The 19th century also witnessed the emergence of landscape photography, which greatly impacted the painters’ compositional perspectives; they shifted away from realistic, faithful interpretations of the landscape and instead imbued the works with their interpretations.
Landscape paintings were also extremely popular with the artists of the post-impressionism era. Some of the compositions include Whistler’s Nocturne in Blue and Silver: Chelsea, Paul Cezanne’s Lac d’Annecy, Van Gogh’s Wheatfield with Crows, and Seurat’s Bathers at Asnieres.
In the 20th century, the landscape paintings continued to hold sway although it appeared in various avatars such as urban landscapes, cultural landscapes, industrial landscapes, and landscape architecture. Twentieth art century movements which incorporated landscapes included Photorealism and Precisionism focused on urban landscapes with industrial buildings. Precisionism inspired by Futurism and Cubism was rooted in the machine age. Human figures rarely appear in these works commenting on the dehumanization and conflict in the industrialized metropolis or the barren countryside. Precisionist painters include Charles Sheeler, Charles Demuth and Georgia O’Keefe. A few Fauvist and Cubist artists too dabbled in landscape paintings but this experimentation ended soon. Artists like Maurice de Vlaminck, Andre Derain, and Albert Marquet are some of these fauvists.

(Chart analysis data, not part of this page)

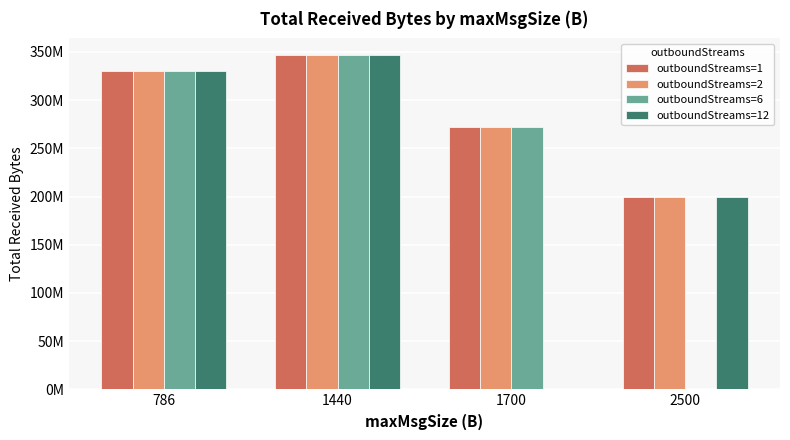

What is the spread (max minus min) of values at 786?

98250.0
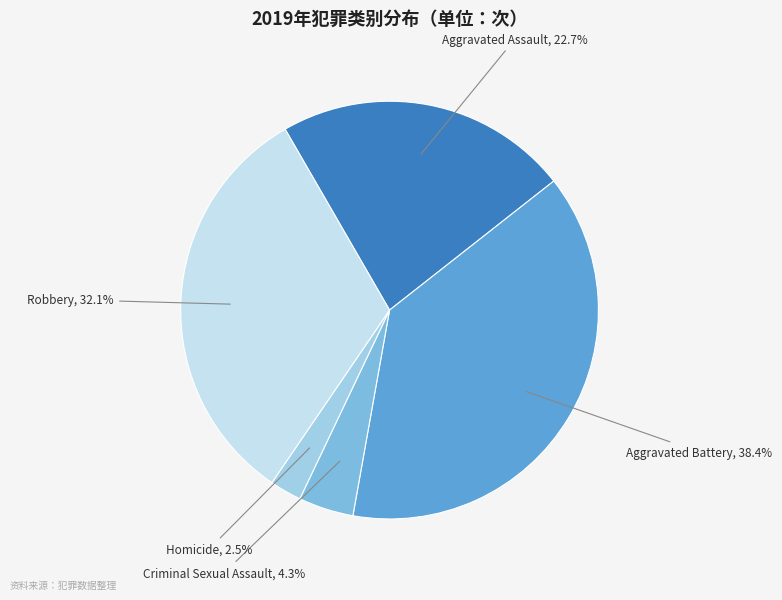

Does any single category account for the majority?

No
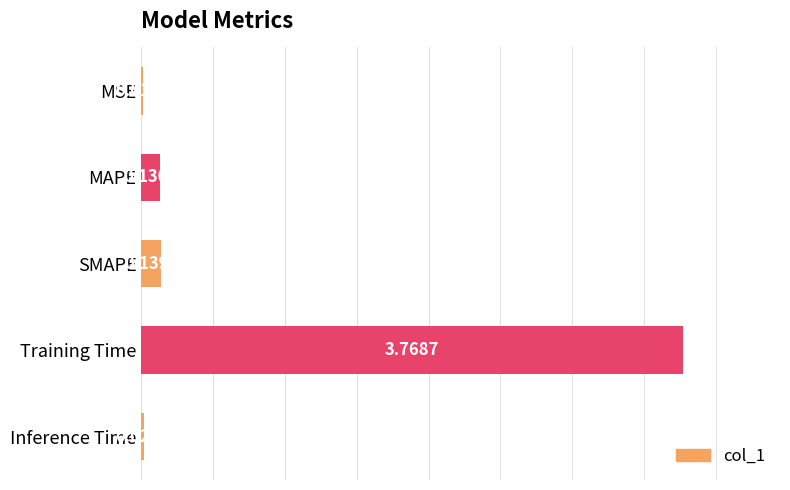

What is the sum of all values?

4.1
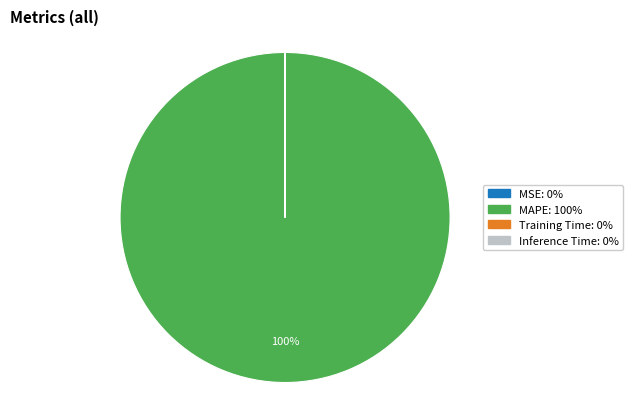

To the nearest percent, what is the difference between the largest and smallest slice percentages?

100%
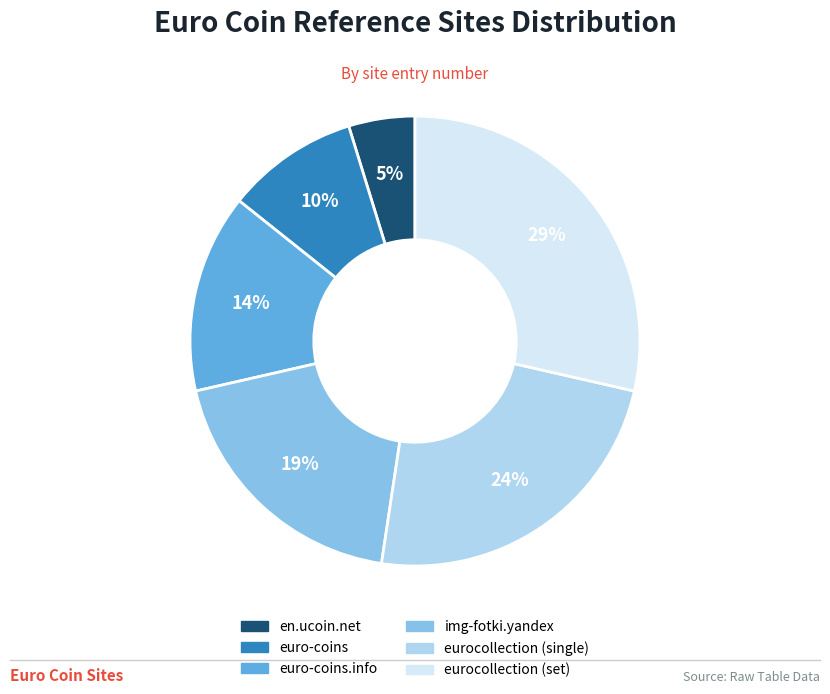

Is there a majority slice in this chart?

No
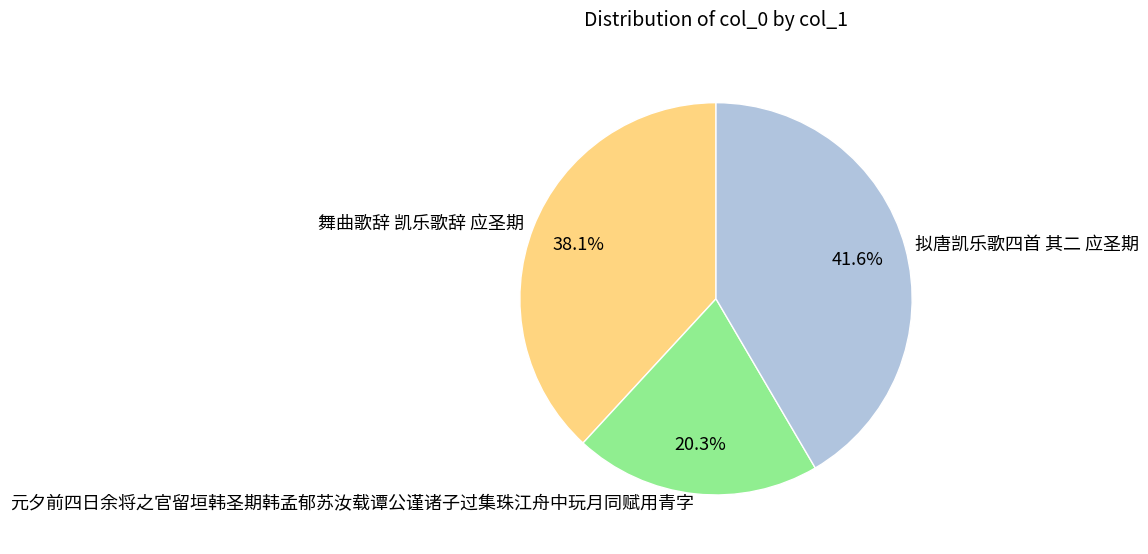

Which category has the smallest portion of the pie?

元夕前四日余将之官留垣韩圣期韩孟郁苏汝载谭公谨诸子过集珠江舟中玩月同赋用青字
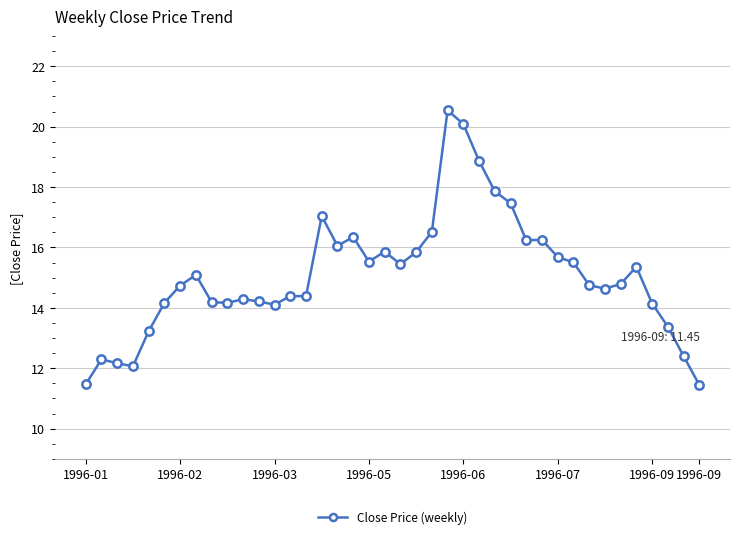

Does the chart display data point markers on the line(s)?

Yes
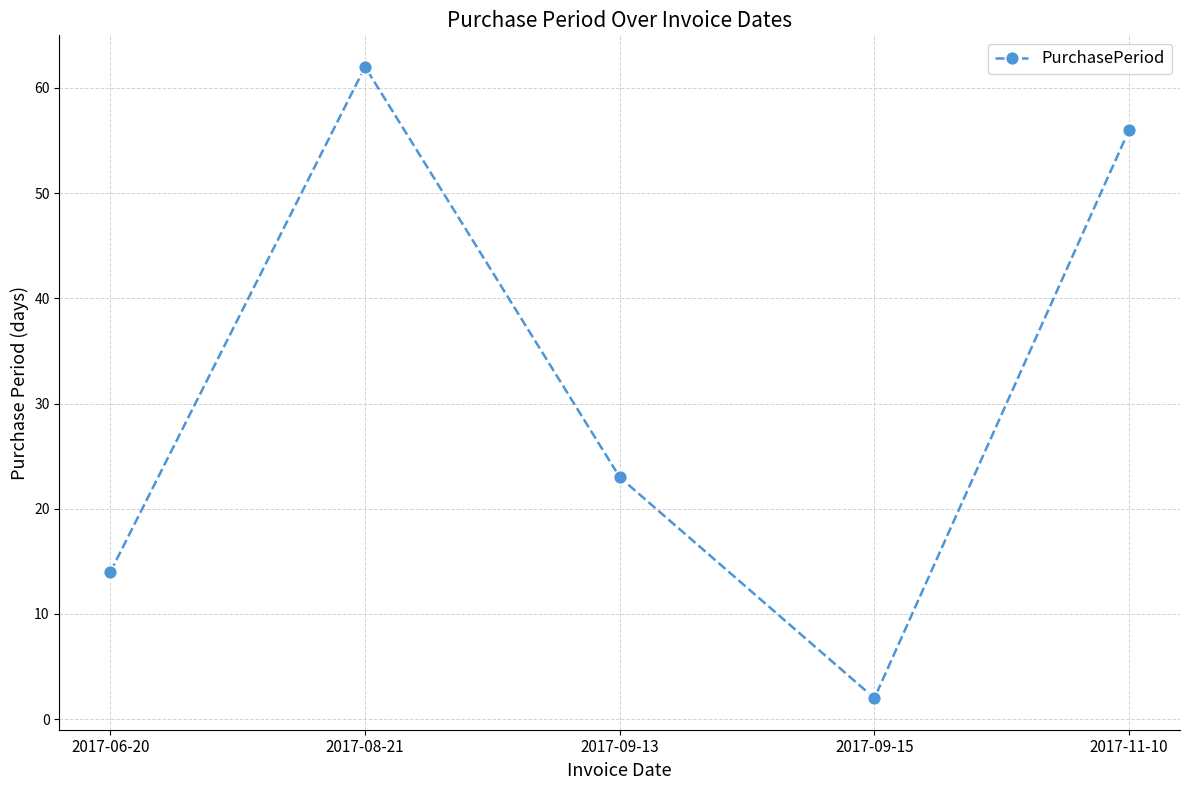

The value at 2017-09-15 is 2. True or false?

True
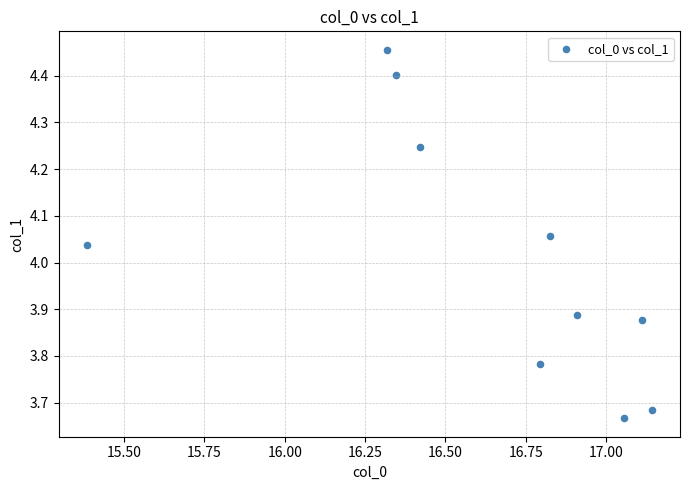

What is the range of X values (max minus min)?

1.8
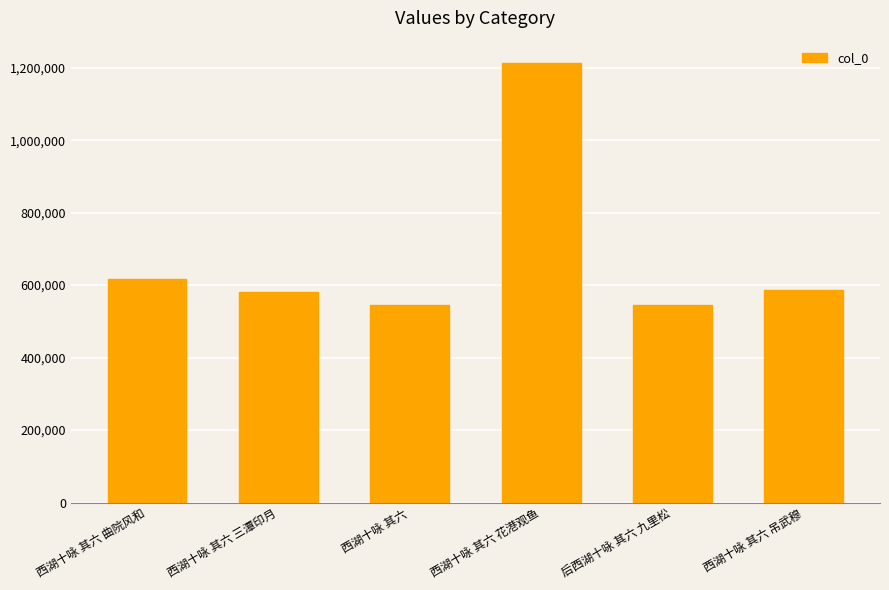

What is the change in value from 西湖十咏 其六 三潭印月 to 西湖十咏 其六 花港观鱼?

+631740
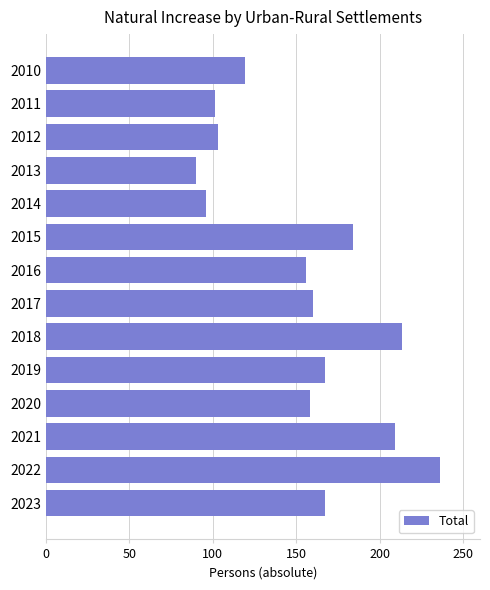

What is the change in value from 2010 to 2016?

+37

Landscape painting like all genres of art became completely chaotic and disjointed after the Second World War as new movements like Minimalism, Pop-Art, Kitsch and Neo-Dada changed and came to define the aesthetics of a world in complete chaos and economic and psychological depression. Artists like David Hockney painted scenes from his car.
David Hockney, Landscape
To comment on the state of landscape painting in the 21st century is difficult but it is interesting to wonder what more can the artists innovate in a genre, how else they can change the mode of representation, and influence the aesthetics of an era. If Charles Fazzino’s fun, colourful, apolitical aesthetics will define the genre we are yet to find out. What do you think?